#### Goal of the exercise
Please set down the data again exactly, minus the pictures.
____ Provided material
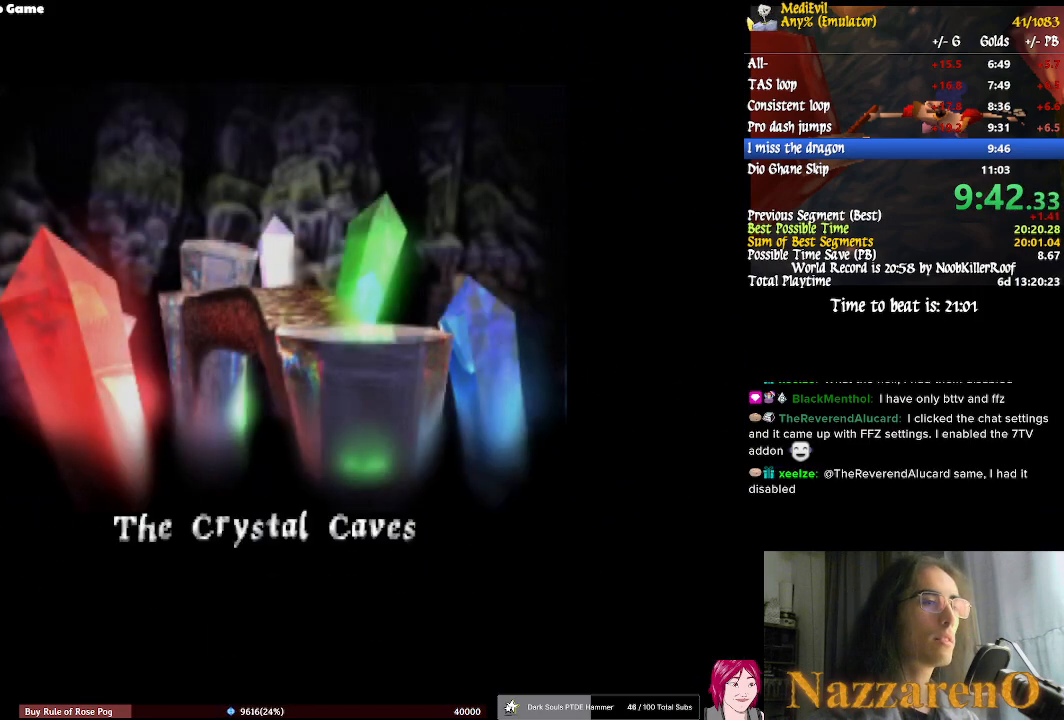
{"buttons": [], "left_stick": "center", "right_stick": "center", "events": []}
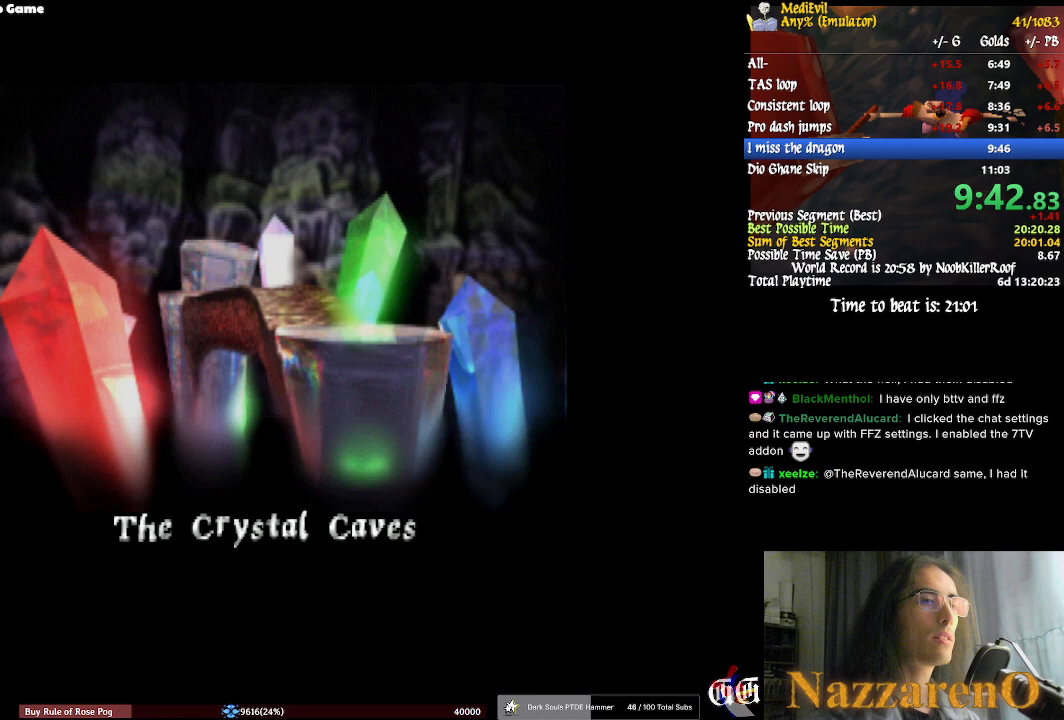
{"buttons": [], "left_stick": "center", "right_stick": "center", "events": []}
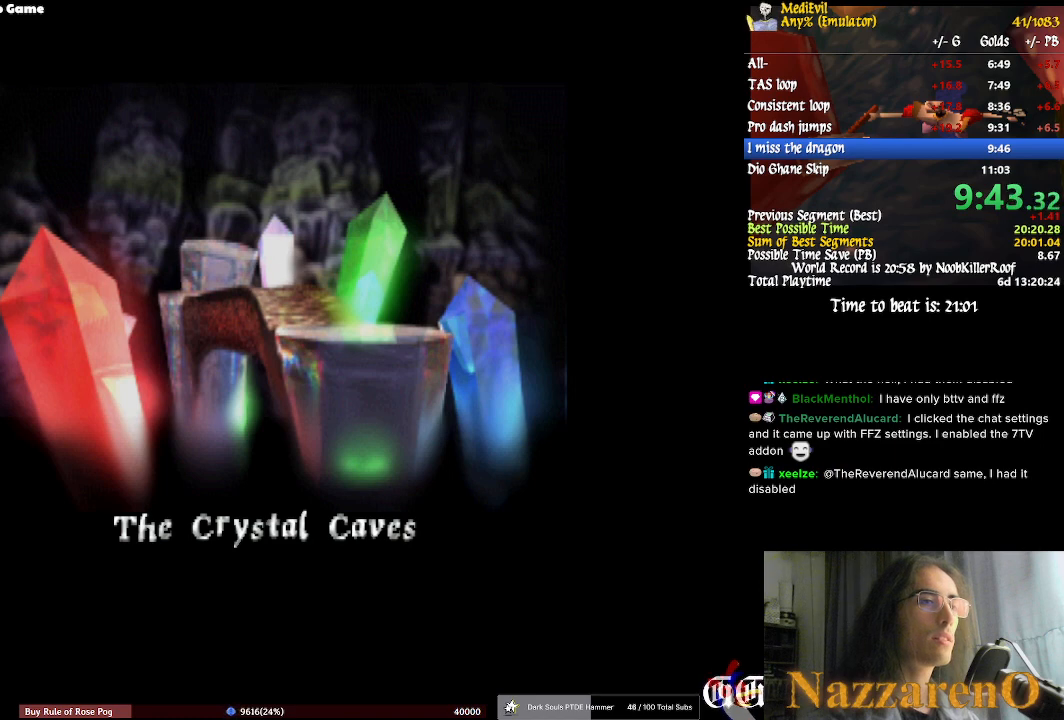
{"buttons": [], "left_stick": "center", "right_stick": "center", "events": []}
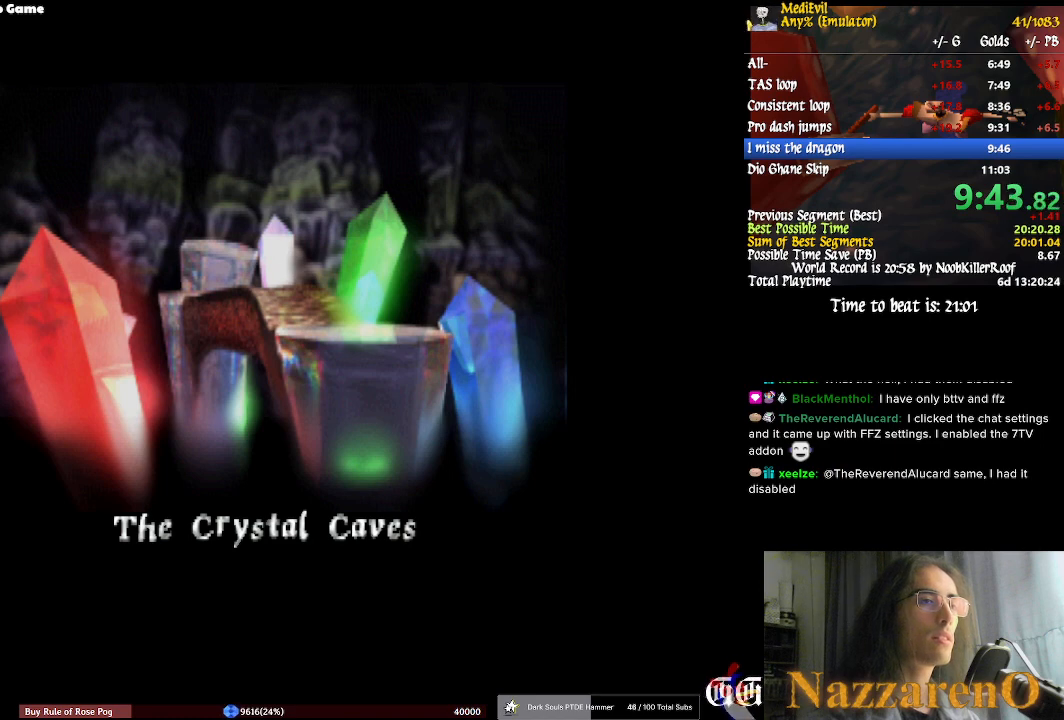
{"buttons": [], "left_stick": "center", "right_stick": "center", "events": []}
________
#### Answer space
{"buttons": [], "left_stick": "center", "right_stick": "center", "events": []}
{"buttons": [], "left_stick": "center", "right_stick": "center", "events": []}
{"buttons": [], "left_stick": "center", "right_stick": "center", "events": []}
{"buttons": [], "left_stick": "center", "right_stick": "center", "events": []}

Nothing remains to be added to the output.